Proroga Naspi in arrivo: cosa cambia col decreto Ristori 5

Novità in arrivo con il decreto Ristori 5: tra le misure al vaglio del Governo anche la proroga della Naspi

Il Governo è a lavoro per definire tutte le misure che verranno inserite (e approvate) nel decreto Ristori 5. Tra gli interventi al vaglio dell’Esecutivo, oltre a un prolungamento della Cig Covid e a nuovi aiuti per le p. Iva, in arrivo anche la proroga Naspi.

Naspi, così e come funziona

Naspi è un acronimo che sta per “Nuova Assicurazione Sociale per l’Impiego”, un’indennità mensile di disoccupazione, istituita col decreto legislativo n. 22 del 4 marzo 2015, che è andata a sostituire le precedenti prestazioni di disoccupazione (ASpI e MiniASpI) in relazione agli eventi di disoccupazione involontaria che si sono verificati a decorrere dal 1° maggio 2015.

Si tratta di un’indennità di disoccupazione che viene erogata su richiesta dell’interessato, lavoratore subordinato, che si trova nella posizione di aver perso il proprio impiego a seguito a causa involontarie.

La Naspi spetta ai lavoratori dipendenti che hanno perduto involontariamente l’occupazione, compresi: apprendisti, soci lavoratori di cooperative con rapporto di lavoro subordinato con le medesime cooperative, personale artistico con rapporto di lavoro subordinato e dipendenti a tempo determinato delle pubbliche amministrazioni.
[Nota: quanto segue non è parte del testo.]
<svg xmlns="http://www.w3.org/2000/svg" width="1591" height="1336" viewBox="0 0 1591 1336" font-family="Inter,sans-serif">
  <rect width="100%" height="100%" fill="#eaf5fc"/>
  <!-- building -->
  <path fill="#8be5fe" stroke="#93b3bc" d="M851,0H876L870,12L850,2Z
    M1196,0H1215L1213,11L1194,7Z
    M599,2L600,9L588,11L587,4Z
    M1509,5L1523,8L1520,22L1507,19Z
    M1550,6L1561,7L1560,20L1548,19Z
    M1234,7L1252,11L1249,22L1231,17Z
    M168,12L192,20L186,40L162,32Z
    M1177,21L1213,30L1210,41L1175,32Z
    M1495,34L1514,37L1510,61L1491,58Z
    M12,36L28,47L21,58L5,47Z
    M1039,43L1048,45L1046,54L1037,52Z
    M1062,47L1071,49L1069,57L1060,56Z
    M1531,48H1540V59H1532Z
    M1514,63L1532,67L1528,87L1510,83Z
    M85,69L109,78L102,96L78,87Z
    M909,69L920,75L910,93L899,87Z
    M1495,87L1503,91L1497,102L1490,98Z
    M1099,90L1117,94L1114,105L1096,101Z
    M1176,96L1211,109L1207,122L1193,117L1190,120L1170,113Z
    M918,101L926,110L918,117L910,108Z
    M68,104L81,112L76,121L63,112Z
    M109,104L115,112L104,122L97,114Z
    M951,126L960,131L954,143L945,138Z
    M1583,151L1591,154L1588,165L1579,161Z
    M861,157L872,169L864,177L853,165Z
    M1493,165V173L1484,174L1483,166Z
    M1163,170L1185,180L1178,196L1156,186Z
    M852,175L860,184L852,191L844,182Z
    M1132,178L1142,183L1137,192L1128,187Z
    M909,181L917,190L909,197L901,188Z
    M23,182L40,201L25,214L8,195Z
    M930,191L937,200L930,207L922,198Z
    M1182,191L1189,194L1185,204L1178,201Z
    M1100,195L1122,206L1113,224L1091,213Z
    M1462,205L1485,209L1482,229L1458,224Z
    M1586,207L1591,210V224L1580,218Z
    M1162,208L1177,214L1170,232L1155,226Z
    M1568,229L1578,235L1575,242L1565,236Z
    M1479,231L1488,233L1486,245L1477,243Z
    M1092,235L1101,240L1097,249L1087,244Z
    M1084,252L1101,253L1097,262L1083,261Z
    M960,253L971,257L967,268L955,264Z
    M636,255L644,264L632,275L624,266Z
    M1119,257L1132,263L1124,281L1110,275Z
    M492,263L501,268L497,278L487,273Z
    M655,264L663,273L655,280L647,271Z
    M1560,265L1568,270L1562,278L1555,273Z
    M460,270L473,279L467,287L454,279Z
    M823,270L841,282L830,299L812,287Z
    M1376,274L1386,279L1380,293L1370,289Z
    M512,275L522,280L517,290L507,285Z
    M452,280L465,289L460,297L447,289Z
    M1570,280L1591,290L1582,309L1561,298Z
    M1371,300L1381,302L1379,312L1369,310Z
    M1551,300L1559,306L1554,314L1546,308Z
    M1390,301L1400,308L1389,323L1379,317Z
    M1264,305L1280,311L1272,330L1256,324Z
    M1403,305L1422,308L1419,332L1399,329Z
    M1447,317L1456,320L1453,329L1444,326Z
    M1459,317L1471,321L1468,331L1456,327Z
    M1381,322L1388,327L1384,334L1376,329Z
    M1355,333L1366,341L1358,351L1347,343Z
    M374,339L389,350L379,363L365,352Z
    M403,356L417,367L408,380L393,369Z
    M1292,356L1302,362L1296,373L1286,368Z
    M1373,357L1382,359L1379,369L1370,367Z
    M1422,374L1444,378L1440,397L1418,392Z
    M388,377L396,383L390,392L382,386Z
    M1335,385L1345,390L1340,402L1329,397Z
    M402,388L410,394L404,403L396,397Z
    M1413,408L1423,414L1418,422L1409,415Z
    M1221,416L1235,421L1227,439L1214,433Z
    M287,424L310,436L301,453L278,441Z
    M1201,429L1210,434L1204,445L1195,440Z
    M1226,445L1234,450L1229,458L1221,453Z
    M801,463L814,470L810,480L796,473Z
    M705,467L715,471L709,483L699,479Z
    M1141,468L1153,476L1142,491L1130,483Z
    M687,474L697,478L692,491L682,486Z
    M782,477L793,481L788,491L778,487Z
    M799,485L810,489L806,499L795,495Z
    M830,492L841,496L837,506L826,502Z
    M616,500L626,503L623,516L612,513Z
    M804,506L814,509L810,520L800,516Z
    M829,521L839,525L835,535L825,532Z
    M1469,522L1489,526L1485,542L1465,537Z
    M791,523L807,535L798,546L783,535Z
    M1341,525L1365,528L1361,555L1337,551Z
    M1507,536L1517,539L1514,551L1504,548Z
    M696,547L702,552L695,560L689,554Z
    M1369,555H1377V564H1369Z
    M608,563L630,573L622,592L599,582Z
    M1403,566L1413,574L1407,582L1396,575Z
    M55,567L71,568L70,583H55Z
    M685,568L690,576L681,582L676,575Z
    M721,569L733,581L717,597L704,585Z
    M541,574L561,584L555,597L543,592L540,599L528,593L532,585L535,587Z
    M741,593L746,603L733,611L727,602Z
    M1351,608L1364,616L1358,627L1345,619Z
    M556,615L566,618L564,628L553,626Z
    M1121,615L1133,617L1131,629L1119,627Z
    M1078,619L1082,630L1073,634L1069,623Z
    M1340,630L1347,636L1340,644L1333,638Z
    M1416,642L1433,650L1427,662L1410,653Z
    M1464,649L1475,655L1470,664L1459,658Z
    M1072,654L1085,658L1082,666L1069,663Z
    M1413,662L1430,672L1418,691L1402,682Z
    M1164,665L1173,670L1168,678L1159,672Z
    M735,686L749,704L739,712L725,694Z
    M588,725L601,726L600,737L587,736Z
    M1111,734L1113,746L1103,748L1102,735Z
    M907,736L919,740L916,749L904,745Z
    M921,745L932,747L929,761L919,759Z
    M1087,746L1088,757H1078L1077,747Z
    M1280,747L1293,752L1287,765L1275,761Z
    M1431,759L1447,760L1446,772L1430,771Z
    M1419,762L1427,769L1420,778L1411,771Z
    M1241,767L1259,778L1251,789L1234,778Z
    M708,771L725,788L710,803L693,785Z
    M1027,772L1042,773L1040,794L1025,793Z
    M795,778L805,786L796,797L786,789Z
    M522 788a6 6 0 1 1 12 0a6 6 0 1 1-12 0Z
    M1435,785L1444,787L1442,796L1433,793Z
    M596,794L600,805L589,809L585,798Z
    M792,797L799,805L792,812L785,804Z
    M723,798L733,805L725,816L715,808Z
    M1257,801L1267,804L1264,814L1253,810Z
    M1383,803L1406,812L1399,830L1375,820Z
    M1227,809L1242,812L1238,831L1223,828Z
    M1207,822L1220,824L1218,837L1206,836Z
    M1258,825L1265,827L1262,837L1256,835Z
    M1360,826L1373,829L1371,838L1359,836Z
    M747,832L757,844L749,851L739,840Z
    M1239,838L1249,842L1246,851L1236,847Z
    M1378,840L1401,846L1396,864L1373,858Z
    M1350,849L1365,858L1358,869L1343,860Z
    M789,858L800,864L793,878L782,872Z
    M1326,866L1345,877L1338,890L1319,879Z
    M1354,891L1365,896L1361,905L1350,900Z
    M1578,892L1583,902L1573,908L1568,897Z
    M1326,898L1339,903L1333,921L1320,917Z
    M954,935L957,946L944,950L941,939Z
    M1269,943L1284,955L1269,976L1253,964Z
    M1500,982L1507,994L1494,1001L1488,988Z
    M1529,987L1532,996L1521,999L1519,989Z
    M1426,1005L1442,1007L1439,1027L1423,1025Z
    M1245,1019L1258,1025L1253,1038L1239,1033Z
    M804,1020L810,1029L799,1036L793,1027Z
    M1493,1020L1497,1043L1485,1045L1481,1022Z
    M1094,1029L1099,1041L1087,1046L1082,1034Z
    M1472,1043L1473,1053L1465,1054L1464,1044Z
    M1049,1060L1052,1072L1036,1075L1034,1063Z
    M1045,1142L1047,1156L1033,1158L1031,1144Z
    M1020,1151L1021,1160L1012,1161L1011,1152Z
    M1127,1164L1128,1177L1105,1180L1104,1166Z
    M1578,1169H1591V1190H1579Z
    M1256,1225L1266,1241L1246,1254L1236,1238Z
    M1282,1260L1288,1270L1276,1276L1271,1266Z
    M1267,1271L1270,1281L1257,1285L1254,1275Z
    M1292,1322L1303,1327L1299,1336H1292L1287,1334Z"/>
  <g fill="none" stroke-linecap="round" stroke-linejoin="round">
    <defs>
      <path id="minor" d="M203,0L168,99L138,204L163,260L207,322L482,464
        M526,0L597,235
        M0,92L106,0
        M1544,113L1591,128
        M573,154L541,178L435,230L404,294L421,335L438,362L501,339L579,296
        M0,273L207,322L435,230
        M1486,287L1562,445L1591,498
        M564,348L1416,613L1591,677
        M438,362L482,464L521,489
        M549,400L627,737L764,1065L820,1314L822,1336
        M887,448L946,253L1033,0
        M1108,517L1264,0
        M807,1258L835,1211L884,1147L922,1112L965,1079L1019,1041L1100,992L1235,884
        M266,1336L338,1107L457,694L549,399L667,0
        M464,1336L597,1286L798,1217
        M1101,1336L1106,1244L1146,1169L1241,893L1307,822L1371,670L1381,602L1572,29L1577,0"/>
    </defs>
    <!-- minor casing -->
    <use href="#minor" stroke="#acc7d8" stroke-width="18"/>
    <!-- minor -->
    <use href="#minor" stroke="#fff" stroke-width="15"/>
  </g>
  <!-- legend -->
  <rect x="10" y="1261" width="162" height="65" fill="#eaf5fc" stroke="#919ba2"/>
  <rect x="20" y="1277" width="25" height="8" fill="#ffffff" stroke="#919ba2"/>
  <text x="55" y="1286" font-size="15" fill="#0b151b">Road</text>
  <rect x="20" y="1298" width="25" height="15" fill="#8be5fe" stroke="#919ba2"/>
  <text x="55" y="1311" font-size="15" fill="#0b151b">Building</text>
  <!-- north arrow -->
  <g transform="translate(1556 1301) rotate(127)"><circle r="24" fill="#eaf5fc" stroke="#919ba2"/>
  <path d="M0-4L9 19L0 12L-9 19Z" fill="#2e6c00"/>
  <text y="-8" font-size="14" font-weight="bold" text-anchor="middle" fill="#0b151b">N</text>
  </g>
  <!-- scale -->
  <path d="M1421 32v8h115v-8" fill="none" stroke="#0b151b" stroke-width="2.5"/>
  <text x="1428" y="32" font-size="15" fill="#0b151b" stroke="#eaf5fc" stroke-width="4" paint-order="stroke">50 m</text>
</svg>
Non possono invece accedere alla prestazione: dipendenti a tempo indeterminato delle pubbliche amministrazioni, operai agricoli a tempo determinato e indeterminato, lavoratori extracomunitari con permesso di soggiorno per lavoro stagionale, per i quali resta confermata la specifica normativa, lavoratori che hanno maturato i requisiti per il pensionamento di vecchiaia o anticipato e i lavoratori titolari di assegno ordinario di invalidità, qualora non optino per la Naspi.

L’indennità di disoccupazione spetta a partire dall’ottavo giorno successivo alla data di cessazione del rapporto di lavoro, se la domanda viene presentata entro l’ottavo giorno. Dal giorno successivo alla presentazione della domanda, se presentata dopo l’ottavo giorno successivo alla cessazione, ma entro i termini di legge.

In caso di licenziamento per giusta causa, la Naspi spetta dal trentottesimo giorno successivo alla cessazione del rapporto di lavoro se la domanda viene presentata entro il trentottesimo giorno. Dal giorno successivo alla presentazione della domanda, se presentata oltre il trentottesimo giorno successivo al licenziamento, ma entro i termini di legge.

Naspi, in arrivo proroga del Governo

La Naspi è corrisposta mensilmente per un numero di settimane pari alla metà delle settimane contributive presenti negli ultimi quattro anni. Ai fini del calcolo della durata non sono computati i periodi di contribuzione che hanno già dato luogo a erogazione di prestazioni di disoccupazione.

Al vaglio del Governo, tuttavia, l’idea di prolungare il periodo di fruizione della disoccupazione, con interventi mirati – che dovrebbero essere approvati con il decreto Ristori 5 – e finalizzati ad ampliare la prestazione. Lo scopo, come si evince, è quello di andare incontro ai lavoratori che, a causa della pandemia e dei ripetuti lockdown, hanno perso il lavoro e fanno fatica a trovare un altro impiego.

Come già accennato sopra, si tratta di ipotesi a cui l’Esecutivo starebbe lavorando insieme alla proroga della Cig Covid e all’introduzione di nuovi bonus indirizzati alle p. Iva e ai liberi professionisti, anche questi tra le categorie più colpite dalla crisi.